Using the Azure Blob Storage Source Component

The Azure Blob Storage Source Component is an SSIS data flow pipeline component that can be used to read/retrieve data from Azure Blob Storage.

The component includes the following two pages to configure how you want to read data.

  • General
  • Columns

General Page

The General page of the Azure Blob Storage Source Component allows you to specify the general settings of the component.

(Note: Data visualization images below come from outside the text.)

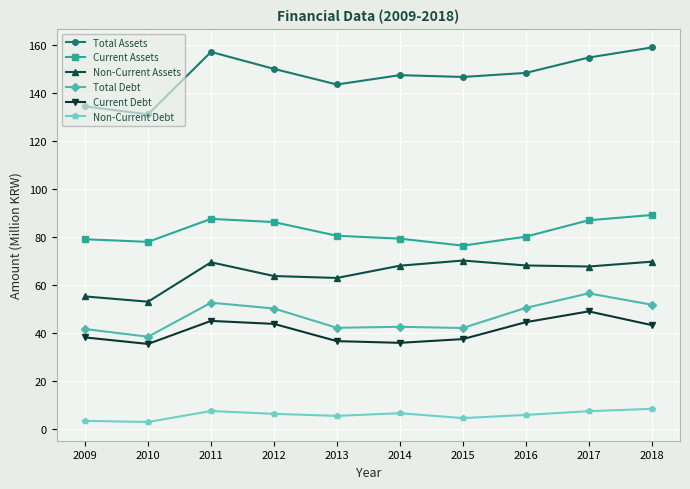

Rank the series by their maximum value, from lowest to highest.

Non-Current Debt, Current Debt, Total Debt, Non-Current Assets, Current Assets, Total Assets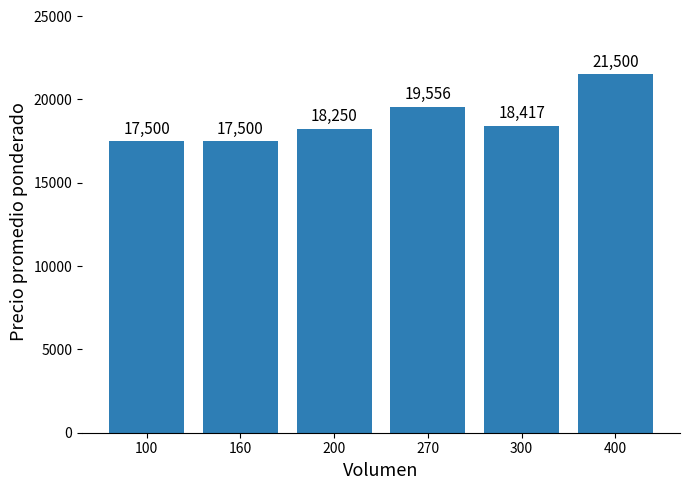

Read the value at 200.

18250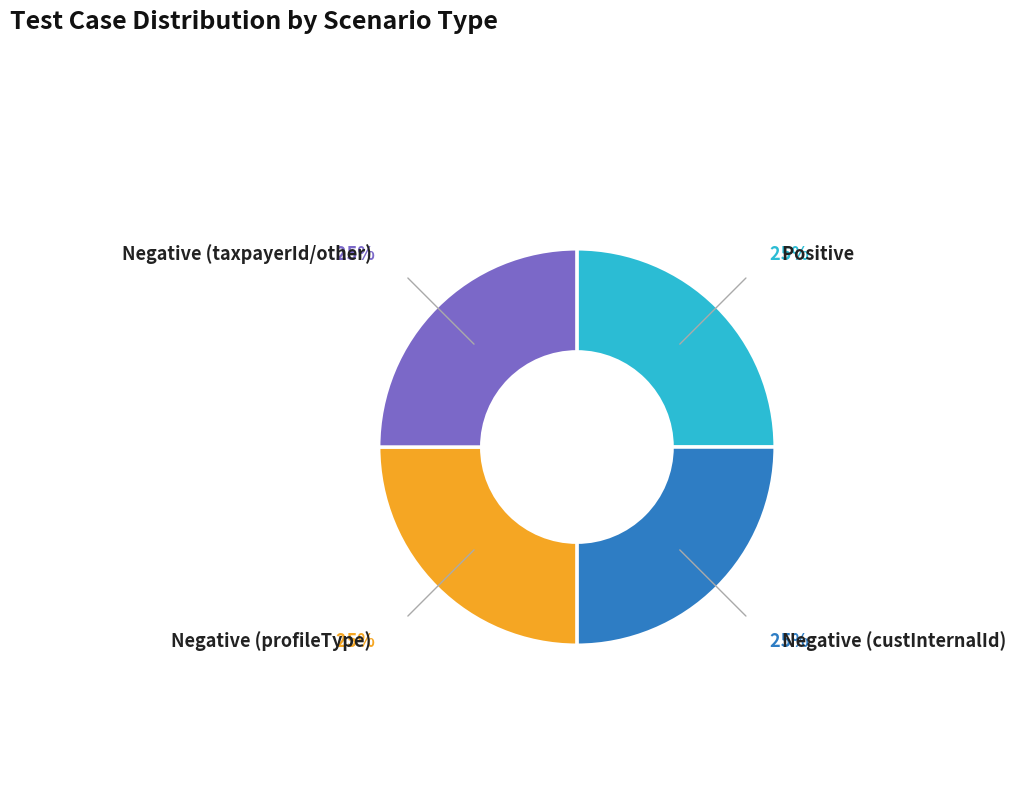

What is the ratio of the value at Negative (custInternalId) to the value at Negative (taxpayerId/other)?

1.0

SSIS Azure Blob Storage Source

Source Item Settings
Connection Manager

The Azure Blob Storage Source Component requires a connection in order to connect to Azure Blob Storage. The Connection Manager drop-down will show a list of all connection managers that are available to your current SSIS package.

Source Item Path

The Source Item Path specifies the location of the file or folder that you are trying to read from. Click the ellipsis button ('...') to open up a browser dialog to select an item.

Item Selection Mode

The Item Selection Mode settings specify what sub-items (if any) you wish to retrieve. The available modes are:

  • Selected Item: Retrieves only the item specified at Source Item Path
  • Recursive: Retrieves the selected item (specified by the Source Item Path option) and all sub items recursively.
  • Recursive (Files Only): Retrieves items the same as the Recursive mode but only returns files.
  • Selected Level (Files Only): Retrieves the selected item and all immediate files under the folder as specified by the Source Item Path option.
Misc
Page Size

The Page Size lets you specify the maximum number of blobs to return. The default is set to 1000.

Include Metadata

The Include Metadata lets you specify that blob metadata should be returned in the response.

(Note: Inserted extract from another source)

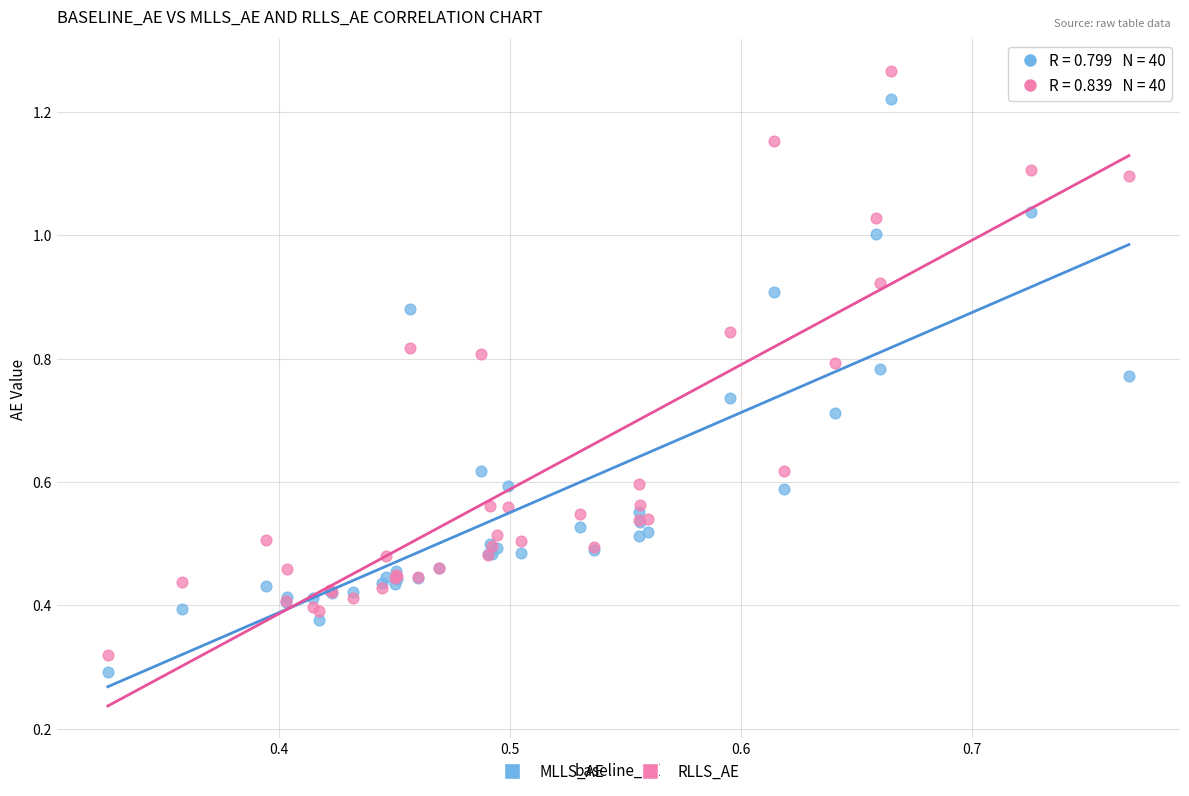

Which series has the widest spread of Y values?

RLLS_AE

Note: Azure Blob Storage supports custom metadata, represented as HTTP headers. When reading custom metadata from Azure Blob Storage, you need to add a new column on the Columns page so that the custom metadata value can be retrieved correctly. The column name should be exactly the same as the HTTP header name, which is usually in an x-ms-meta-{MetadataName} format. E.g. x-ms-meta-FileVersion.

Include Snapshots

The Include Snapshots lets you specify that snapshots should be included in the response.

Include Copy

The Include Copy lets you specify that metadata related to any current or previous Copy Blob operation should be included in the response.

Include Uncommitted Blobs

The Include Uncommitted Blobs lets you specify that blobs for which blocks have been uploaded, but which have not been committed, be included in the response.

Refresh Component Button

Clicking the Refresh Component button causes the component to retrieve the latest metadata and update each field to its most recent metadata.

Expression fx Button

Clicking the fx button to launch SSIS Expression Editor to enable dynamic updates of the property at run time.

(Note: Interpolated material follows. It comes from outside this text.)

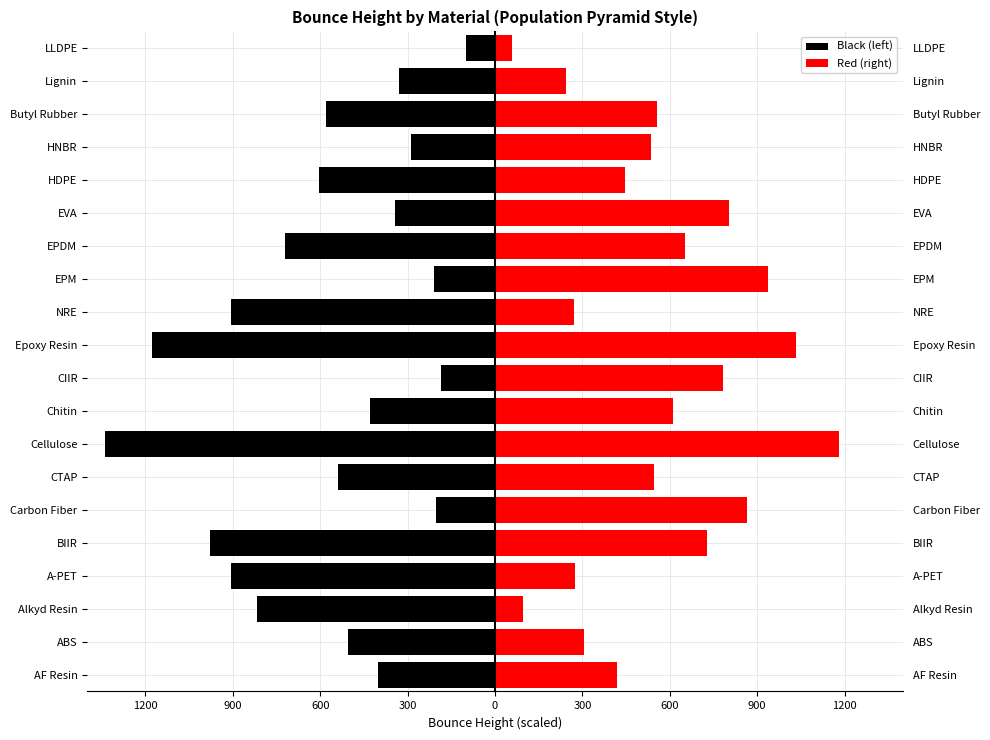

Rank the series by their average value, from highest to lowest.

Red (right), Black (left)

Generate Documentation Button

Clicking the Generate Documentation button to generate a Word document that describes the component's metadata including relevant mapping, and so on.

Columns Page

The Columns page of the Azure Blob Storage Source component shows you all available attributes from the object that you specified on the General page.

SSIS Azure Blob Storage Source - Columns Page

On the top left of the grid, you can see a checkbox, which can be used to toggle the selection of all available fields. This is a productive way to check or uncheck all available fields.

The Columns Page grid consists of:

  • Azure Blob Storage Field: Column that will be retrieved from the current item (file or folder).
  • Data Type: The data type of this field. If a data type field is grey and looks like a button clicking on it will cycle through common data types for that field.
  • Properties window for the field listed. These values are configurable:
    • Name: Specify the Column name.
    • Data Type: The data type can be changed according.
    • Length: If the data type specified is a string, the length specified here would be the maximum size. If the data type is not a string, the length will be ignored.
    • Precision: Specify the number of digits in a number.
    • Scale: Specify the number of digits to the right of the decimal point in a number.
    • CodePage: Specify the Code Page of the field.

Note: As a general best practice, you should only select the fields that are needed for the downstream pipeline components.